#### [Instructions to follow]
Each line shown below should be copied exactly.

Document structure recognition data
Start of Block
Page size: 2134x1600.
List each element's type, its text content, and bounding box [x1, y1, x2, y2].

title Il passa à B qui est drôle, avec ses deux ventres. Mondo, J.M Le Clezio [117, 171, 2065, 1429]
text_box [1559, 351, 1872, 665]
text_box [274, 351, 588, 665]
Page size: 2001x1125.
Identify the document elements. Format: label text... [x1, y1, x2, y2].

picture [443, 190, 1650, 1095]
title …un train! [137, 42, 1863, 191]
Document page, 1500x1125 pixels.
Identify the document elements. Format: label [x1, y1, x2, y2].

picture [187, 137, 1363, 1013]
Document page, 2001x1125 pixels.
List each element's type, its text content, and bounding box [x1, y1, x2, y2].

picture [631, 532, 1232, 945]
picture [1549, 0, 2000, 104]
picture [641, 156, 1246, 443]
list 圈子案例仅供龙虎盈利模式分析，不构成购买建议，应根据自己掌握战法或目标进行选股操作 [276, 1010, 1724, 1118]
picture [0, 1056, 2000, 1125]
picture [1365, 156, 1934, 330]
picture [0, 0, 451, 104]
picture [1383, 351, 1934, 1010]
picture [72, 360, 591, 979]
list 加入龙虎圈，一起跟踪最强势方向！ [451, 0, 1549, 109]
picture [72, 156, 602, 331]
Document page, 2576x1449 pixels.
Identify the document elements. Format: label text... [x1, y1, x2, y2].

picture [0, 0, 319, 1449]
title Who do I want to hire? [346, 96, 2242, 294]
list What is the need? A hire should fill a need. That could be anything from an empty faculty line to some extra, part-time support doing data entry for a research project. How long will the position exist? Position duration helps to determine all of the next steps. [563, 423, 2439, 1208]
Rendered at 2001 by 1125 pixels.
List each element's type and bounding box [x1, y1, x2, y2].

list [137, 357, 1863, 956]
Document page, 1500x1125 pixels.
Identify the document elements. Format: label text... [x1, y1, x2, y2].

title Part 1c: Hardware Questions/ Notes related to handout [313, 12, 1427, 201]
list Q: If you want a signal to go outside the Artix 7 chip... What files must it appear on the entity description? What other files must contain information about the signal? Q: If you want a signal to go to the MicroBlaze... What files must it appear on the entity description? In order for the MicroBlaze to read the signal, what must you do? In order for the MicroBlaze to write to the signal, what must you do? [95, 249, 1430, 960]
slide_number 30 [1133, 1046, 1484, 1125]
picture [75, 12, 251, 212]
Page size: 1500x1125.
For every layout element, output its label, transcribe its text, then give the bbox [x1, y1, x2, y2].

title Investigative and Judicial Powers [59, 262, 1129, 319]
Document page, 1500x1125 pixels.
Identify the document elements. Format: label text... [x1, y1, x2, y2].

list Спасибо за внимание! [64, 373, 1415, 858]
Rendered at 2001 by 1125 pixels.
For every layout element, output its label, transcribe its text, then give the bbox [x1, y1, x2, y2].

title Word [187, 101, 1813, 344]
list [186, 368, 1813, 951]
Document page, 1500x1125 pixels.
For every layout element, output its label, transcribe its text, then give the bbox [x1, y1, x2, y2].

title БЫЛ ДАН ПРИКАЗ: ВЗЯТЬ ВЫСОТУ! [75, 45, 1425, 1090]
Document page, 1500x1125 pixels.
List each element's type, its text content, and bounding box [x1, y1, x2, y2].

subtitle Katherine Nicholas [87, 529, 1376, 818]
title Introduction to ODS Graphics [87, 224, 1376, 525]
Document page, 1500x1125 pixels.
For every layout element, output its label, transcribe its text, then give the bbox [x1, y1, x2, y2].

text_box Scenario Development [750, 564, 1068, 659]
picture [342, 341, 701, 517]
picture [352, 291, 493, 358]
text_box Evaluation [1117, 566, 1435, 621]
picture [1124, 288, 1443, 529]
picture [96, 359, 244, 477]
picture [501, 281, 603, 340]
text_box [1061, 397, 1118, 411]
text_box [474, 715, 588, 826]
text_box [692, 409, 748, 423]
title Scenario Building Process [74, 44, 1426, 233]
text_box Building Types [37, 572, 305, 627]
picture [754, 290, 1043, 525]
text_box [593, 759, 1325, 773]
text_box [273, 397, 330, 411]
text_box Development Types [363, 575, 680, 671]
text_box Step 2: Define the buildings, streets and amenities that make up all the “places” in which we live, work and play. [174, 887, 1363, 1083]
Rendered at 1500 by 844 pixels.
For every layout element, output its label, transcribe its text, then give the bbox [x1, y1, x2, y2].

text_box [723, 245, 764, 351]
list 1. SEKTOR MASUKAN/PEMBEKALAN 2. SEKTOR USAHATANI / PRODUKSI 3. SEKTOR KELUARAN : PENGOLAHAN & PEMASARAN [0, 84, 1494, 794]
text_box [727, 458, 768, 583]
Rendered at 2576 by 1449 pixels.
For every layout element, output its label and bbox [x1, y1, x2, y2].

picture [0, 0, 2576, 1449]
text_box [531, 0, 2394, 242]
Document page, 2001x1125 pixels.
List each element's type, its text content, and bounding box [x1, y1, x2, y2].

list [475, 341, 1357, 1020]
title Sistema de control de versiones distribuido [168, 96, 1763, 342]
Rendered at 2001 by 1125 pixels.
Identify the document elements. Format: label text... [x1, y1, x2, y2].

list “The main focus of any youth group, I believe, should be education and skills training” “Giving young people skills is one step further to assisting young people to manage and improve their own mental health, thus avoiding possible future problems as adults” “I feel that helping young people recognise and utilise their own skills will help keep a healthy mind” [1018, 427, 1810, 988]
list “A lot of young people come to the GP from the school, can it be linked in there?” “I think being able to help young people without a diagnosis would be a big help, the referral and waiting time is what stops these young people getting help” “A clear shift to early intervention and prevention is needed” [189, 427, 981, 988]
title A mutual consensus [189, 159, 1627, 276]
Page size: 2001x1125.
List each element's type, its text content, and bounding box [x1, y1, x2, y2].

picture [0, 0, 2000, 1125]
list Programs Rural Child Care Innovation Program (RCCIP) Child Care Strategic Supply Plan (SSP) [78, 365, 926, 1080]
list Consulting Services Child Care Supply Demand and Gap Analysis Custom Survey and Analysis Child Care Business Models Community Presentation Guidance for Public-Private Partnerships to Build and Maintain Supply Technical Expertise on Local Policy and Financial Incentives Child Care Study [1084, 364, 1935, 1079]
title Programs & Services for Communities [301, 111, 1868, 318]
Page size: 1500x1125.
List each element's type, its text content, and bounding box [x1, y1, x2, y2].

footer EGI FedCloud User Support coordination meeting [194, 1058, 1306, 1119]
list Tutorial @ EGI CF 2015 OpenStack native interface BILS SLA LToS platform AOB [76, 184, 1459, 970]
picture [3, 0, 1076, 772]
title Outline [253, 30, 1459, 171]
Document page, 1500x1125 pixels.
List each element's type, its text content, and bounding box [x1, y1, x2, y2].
End of Block
#### [Answer box]
Page size: 2134x1600.
List each element's type, its text content, and bounding box [x1, y1, x2, y2].

title Il passa à B qui est drôle, avec ses deux ventres. Mondo, J.M Le Clezio [117, 171, 2065, 1429]
text_box [1559, 351, 1872, 665]
text_box [274, 351, 588, 665]
Page size: 2001x1125.
Identify the document elements. Format: label text... [x1, y1, x2, y2].

picture [443, 190, 1650, 1095]
title …un train! [137, 42, 1863, 191]
Document page, 1500x1125 pixels.
Identify the document elements. Format: label [x1, y1, x2, y2].

picture [187, 137, 1363, 1013]
Document page, 2001x1125 pixels.
List each element's type, its text content, and bounding box [x1, y1, x2, y2].

picture [631, 532, 1232, 945]
picture [1549, 0, 2000, 104]
picture [641, 156, 1246, 443]
list 圈子案例仅供龙虎盈利模式分析，不构成购买建议，应根据自己掌握战法或目标进行选股操作 [276, 1010, 1724, 1118]
picture [0, 1056, 2000, 1125]
picture [1365, 156, 1934, 330]
picture [0, 0, 451, 104]
picture [1383, 351, 1934, 1010]
picture [72, 360, 591, 979]
list 加入龙虎圈，一起跟踪最强势方向！ [451, 0, 1549, 109]
picture [72, 156, 602, 331]
Document page, 2576x1449 pixels.
Identify the document elements. Format: label text... [x1, y1, x2, y2].

picture [0, 0, 319, 1449]
title Who do I want to hire? [346, 96, 2242, 294]
list What is the need? A hire should fill a need. That could be anything from an empty faculty line to some extra, part-time support doing data entry for a research project. How long will the position exist? Position duration helps to determine all of the next steps. [563, 423, 2439, 1208]
Rendered at 2001 by 1125 pixels.
List each element's type and bounding box [x1, y1, x2, y2].

list [137, 357, 1863, 956]
Document page, 1500x1125 pixels.
Identify the document elements. Format: label text... [x1, y1, x2, y2].

title Part 1c: Hardware Questions/ Notes related to handout [313, 12, 1427, 201]
list Q: If you want a signal to go outside the Artix 7 chip... What files must it appear on the entity description? What other files must contain information about the signal? Q: If you want a signal to go to the MicroBlaze... What files must it appear on the entity description? In order for the MicroBlaze to read the signal, what must you do? In order for the MicroBlaze to write to the signal, what must you do? [95, 249, 1430, 960]
slide_number 30 [1133, 1046, 1484, 1125]
picture [75, 12, 251, 212]
Page size: 1500x1125.
For every layout element, output its label, transcribe its text, then give the bbox [x1, y1, x2, y2].

title Investigative and Judicial Powers [59, 262, 1129, 319]
Document page, 1500x1125 pixels.
Identify the document elements. Format: label text... [x1, y1, x2, y2].

list Спасибо за внимание! [64, 373, 1415, 858]
Rendered at 2001 by 1125 pixels.
For every layout element, output its label, transcribe its text, then give the bbox [x1, y1, x2, y2].

title Word [187, 101, 1813, 344]
list [186, 368, 1813, 951]
Document page, 1500x1125 pixels.
For every layout element, output its label, transcribe its text, then give the bbox [x1, y1, x2, y2].

title БЫЛ ДАН ПРИКАЗ: ВЗЯТЬ ВЫСОТУ! [75, 45, 1425, 1090]
Document page, 1500x1125 pixels.
List each element's type, its text content, and bounding box [x1, y1, x2, y2].

subtitle Katherine Nicholas [87, 529, 1376, 818]
title Introduction to ODS Graphics [87, 224, 1376, 525]
Document page, 1500x1125 pixels.
For every layout element, output its label, transcribe its text, then give the bbox [x1, y1, x2, y2].

text_box Scenario Development [750, 564, 1068, 659]
picture [342, 341, 701, 517]
picture [352, 291, 493, 358]
text_box Evaluation [1117, 566, 1435, 621]
picture [1124, 288, 1443, 529]
picture [96, 359, 244, 477]
picture [501, 281, 603, 340]
text_box [1061, 397, 1118, 411]
text_box [474, 715, 588, 826]
text_box [692, 409, 748, 423]
title Scenario Building Process [74, 44, 1426, 233]
text_box Building Types [37, 572, 305, 627]
picture [754, 290, 1043, 525]
text_box [593, 759, 1325, 773]
text_box [273, 397, 330, 411]
text_box Development Types [363, 575, 680, 671]
text_box Step 2: Define the buildings, streets and amenities that make up all the “places” in which we live, work and play. [174, 887, 1363, 1083]
Rendered at 1500 by 844 pixels.
For every layout element, output its label, transcribe its text, then give the bbox [x1, y1, x2, y2].

text_box [723, 245, 764, 351]
list 1. SEKTOR MASUKAN/PEMBEKALAN 2. SEKTOR USAHATANI / PRODUKSI 3. SEKTOR KELUARAN : PENGOLAHAN & PEMASARAN [0, 84, 1494, 794]
text_box [727, 458, 768, 583]
Rendered at 2576 by 1449 pixels.
For every layout element, output its label and bbox [x1, y1, x2, y2].

picture [0, 0, 2576, 1449]
text_box [531, 0, 2394, 242]
Document page, 2001x1125 pixels.
List each element's type, its text content, and bounding box [x1, y1, x2, y2].

list [475, 341, 1357, 1020]
title Sistema de control de versiones distribuido [168, 96, 1763, 342]
Rendered at 2001 by 1125 pixels.
Identify the document elements. Format: label text... [x1, y1, x2, y2].

list “The main focus of any youth group, I believe, should be education and skills training” “Giving young people skills is one step further to assisting young people to manage and improve their own mental health, thus avoiding possible future problems as adults” “I feel that helping young people recognise and utilise their own skills will help keep a healthy mind” [1018, 427, 1810, 988]
list “A lot of young people come to the GP from the school, can it be linked in there?” “I think being able to help young people without a diagnosis would be a big help, the referral and waiting time is what stops these young people getting help” “A clear shift to early intervention and prevention is needed” [189, 427, 981, 988]
title A mutual consensus [189, 159, 1627, 276]
Page size: 2001x1125.
List each element's type, its text content, and bounding box [x1, y1, x2, y2].

picture [0, 0, 2000, 1125]
list Programs Rural Child Care Innovation Program (RCCIP) Child Care Strategic Supply Plan (SSP) [78, 365, 926, 1080]
list Consulting Services Child Care Supply Demand and Gap Analysis Custom Survey and Analysis Child Care Business Models Community Presentation Guidance for Public-Private Partnerships to Build and Maintain Supply Technical Expertise on Local Policy and Financial Incentives Child Care Study [1084, 364, 1935, 1079]
title Programs & Services for Communities [301, 111, 1868, 318]
Page size: 1500x1125.
List each element's type, its text content, and bounding box [x1, y1, x2, y2].

footer EGI FedCloud User Support coordination meeting [194, 1058, 1306, 1119]
list Tutorial @ EGI CF 2015 OpenStack native interface BILS SLA LToS platform AOB [76, 184, 1459, 970]
picture [3, 0, 1076, 772]
title Outline [253, 30, 1459, 171]
Document page, 1500x1125 pixels.
List each element's type, its text content, and bounding box [x1, y1, x2, y2].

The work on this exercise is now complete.